O elefante na sala tem tromba de nabo

Analisei a fundo a disputa no PS e conclui que há uma razão para que António Costa seja o favorito: António José Seguro tem cara de nabo.

Agora que enxotei o elefante para fora da sala (mas não sem antes apontar a parecença entre a sua tromba e certa raiz tuberosa), podemos prosseguir.

Nunca achei piada à criança que diz: “O Rei vai nu!” Ensino a minha filha a ser a criança que está calada mas pensa: “O Rei ainda se vai constipar”. Mas este silêncio ostensivo tem limites. Seguro está a ser vítima de caradenabofobia, o preconceito que sugere que quem tem cara de nabo é, efectivamente, um nabo.

Os caradenabófobos dizem que AJS tem “pouco peso político”. Ou que “não tem nervo”, nem “carisma”. Tudo eufemismos para não assumirem o que pensam, cara a cara de nabo. Traiçoeiros, discriminam pelas costas. Por mais que negue, o português é um caradenabófobo encapotado. Basta perguntar se aceitaria casar a filha com um cara de nabo. A culpa é da Constituição. No artigo 13 diz que “Ninguém pode ser (...) prejudicado (…) em razão de ascendência, sexo, raça, língua, território de origem, religião, convicções políticas ou ideológicas, instrução, situação económica, condição social ou orientação sexual”. Exacto: onde está o “em razão de ter cara de nabo”?

Sei do que falo. Sim, também tenho cara de nabo. Não é grande confissão, a fotografia já é eloquente: o sorrisinho tanso com os cantos da boca descaídos, o estrabismo abécula, enfim, tudo. Sempre tive este ar aselha. Ainda me lembro de todas as vezes que fui o último a ser escolhido num jogo de futebol. Foram 7. Das outras centenas de vezes nem cheguei a ser escolhido. Não admitiam que era pela minha cara de nabo, diziam que era por não haver lugar. (Durante anos estranhei que, na televisão, as equipas jogassem com o mesmo número de jogadores). Se soubesse, teria dito: “Ei, não me julguem pela cara de nabo! Deixem-me provar que não sou nabo, apenas medíocre!”

No meu caso, sofro da condição crónica, caradenabose.

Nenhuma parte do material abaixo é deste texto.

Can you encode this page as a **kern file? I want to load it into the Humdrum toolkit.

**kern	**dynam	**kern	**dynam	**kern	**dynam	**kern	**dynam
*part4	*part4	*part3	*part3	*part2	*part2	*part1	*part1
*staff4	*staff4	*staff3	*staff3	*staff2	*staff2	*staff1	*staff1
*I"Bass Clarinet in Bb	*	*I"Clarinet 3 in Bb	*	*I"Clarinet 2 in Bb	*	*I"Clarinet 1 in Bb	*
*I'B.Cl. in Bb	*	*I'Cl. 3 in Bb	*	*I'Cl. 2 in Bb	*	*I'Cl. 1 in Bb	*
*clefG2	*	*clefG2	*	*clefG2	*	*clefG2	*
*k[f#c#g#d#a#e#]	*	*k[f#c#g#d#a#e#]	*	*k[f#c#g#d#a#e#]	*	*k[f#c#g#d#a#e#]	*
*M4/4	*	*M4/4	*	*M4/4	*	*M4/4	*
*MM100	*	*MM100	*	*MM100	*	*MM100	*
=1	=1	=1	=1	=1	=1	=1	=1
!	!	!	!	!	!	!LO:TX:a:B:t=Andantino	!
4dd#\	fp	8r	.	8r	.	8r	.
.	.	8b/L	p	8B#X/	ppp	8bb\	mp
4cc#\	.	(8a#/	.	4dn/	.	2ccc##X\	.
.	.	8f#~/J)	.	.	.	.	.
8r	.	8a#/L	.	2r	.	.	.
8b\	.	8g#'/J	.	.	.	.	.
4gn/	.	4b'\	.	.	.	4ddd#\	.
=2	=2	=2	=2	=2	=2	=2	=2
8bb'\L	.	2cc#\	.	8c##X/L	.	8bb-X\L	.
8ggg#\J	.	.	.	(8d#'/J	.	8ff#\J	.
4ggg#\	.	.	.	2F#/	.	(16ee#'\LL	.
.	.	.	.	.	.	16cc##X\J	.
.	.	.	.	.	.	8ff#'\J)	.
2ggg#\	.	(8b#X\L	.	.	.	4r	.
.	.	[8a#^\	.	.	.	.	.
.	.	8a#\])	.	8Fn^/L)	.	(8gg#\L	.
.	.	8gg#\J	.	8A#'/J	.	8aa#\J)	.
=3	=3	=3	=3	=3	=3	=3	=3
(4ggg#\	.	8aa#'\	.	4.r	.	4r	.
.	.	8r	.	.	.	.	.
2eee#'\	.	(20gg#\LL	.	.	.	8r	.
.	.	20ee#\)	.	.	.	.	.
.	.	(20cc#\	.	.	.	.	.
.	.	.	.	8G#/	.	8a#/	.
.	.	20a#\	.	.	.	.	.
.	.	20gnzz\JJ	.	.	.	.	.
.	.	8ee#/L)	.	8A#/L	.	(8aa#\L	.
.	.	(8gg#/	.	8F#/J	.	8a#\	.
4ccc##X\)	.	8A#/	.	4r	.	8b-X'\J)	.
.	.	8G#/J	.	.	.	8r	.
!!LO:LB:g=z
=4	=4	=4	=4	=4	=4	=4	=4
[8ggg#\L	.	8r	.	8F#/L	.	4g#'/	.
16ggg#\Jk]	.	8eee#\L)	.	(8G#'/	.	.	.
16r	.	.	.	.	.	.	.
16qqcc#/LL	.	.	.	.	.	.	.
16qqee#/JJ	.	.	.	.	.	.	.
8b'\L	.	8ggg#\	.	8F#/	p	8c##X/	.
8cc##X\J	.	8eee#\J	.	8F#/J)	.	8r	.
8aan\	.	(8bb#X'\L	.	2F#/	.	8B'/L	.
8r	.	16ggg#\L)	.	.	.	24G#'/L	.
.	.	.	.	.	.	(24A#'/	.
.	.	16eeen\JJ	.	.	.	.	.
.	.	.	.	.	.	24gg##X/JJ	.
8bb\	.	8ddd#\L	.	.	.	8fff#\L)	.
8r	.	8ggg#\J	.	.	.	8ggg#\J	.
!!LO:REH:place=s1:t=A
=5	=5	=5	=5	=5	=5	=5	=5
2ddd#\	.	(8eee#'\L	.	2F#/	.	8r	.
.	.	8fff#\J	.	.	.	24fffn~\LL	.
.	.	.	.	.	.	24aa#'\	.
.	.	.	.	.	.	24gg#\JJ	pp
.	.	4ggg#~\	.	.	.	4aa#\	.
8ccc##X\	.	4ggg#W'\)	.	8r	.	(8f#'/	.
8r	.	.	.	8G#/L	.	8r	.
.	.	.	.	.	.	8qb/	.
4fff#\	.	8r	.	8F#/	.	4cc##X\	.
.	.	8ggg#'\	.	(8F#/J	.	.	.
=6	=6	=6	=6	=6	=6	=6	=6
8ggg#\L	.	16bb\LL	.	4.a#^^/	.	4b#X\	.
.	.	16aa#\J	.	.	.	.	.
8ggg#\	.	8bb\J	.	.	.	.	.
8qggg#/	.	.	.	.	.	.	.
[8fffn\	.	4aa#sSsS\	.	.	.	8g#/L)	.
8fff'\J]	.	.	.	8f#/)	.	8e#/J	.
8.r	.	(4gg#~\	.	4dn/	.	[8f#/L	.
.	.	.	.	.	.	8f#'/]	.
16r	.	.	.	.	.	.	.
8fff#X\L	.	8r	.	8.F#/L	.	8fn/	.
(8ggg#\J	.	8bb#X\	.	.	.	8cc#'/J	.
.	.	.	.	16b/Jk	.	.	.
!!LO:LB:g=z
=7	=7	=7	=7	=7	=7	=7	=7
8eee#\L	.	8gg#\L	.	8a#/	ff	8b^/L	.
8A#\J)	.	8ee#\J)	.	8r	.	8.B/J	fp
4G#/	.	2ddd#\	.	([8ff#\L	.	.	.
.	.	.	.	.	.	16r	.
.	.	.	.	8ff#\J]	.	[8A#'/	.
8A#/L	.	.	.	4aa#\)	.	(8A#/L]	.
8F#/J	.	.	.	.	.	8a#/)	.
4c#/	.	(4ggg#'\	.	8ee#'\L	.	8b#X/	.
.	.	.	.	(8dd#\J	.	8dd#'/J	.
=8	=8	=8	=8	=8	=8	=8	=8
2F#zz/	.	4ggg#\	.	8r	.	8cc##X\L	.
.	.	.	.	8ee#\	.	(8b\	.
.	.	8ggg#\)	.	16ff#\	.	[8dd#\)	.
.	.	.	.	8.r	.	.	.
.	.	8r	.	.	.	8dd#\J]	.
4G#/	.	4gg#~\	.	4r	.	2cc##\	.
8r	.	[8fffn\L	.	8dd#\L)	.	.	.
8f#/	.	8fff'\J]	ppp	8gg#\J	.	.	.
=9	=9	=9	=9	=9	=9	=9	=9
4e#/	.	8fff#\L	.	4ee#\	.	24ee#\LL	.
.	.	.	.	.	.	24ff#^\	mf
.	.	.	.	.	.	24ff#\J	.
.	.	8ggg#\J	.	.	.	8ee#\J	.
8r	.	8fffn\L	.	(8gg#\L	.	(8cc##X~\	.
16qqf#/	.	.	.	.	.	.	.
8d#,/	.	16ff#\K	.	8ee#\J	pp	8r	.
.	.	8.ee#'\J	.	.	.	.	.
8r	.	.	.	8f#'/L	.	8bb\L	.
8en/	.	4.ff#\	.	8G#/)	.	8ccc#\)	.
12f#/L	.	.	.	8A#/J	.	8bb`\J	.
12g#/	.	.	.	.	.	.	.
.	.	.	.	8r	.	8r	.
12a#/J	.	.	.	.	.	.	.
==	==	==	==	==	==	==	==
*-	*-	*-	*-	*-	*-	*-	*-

Também existe a caradenabite, um ataque agudo de caradenabice. (António Guterres sofria amiúde, p.ex.) Nenhuma é incapacitante, o cara de nabo está apto para desempenhar qualquer tarefa. Ter cara de nabo é só um traço físico banal, como ser sardento ou prognata.

O problema de AJS não é ter cara de nabo. É andar por aí como se não tivesse cara de nabo. Aliás, todos fingem que Seguro não tem cara de nabo. Os apoiantes com medo que a cara de nabo influencie os eleitores. Os adversários com esperança que a cara de nabo influencie os eleitores. É tão parvo fazer de conta que Seguro não tem cara de nabo, como fingir que Obama não é preto. Por isso puxei AJS para fora do armário onde se esconde. (Um armário do IKEA que nós próprios montámos, provando que de nabos só temos a cara). Seguro tem de anunciar: “Tenho cara de nabo! Não significa que seja mesmo nabo! Embora às vezes coincida a caradenabice com a nabice propriamente dita, o que é um acaso maçador”.

Não se pode julgar alguém por ter cara de nabo. Mas já se pode julgar alguém que faz de conta que não tem cara de nabo. É alguém que acumula a cara de nabo com a cara de pau. Logo, tem duas caras. Essa, sim, uma falha de carácter grave.

Espero que as pessoas sejam leais e assumam a cara de nabo de Seguro, em vez de continuarem hipocritamente a fingir que a ignoram. A honestidade beneficiará o PS. E o próprio António Costa. Com a sua cara de sonso, parece mesmo que se está a aproveitar da cara de nabo de Seguro. O povo leva a mal essa atitude.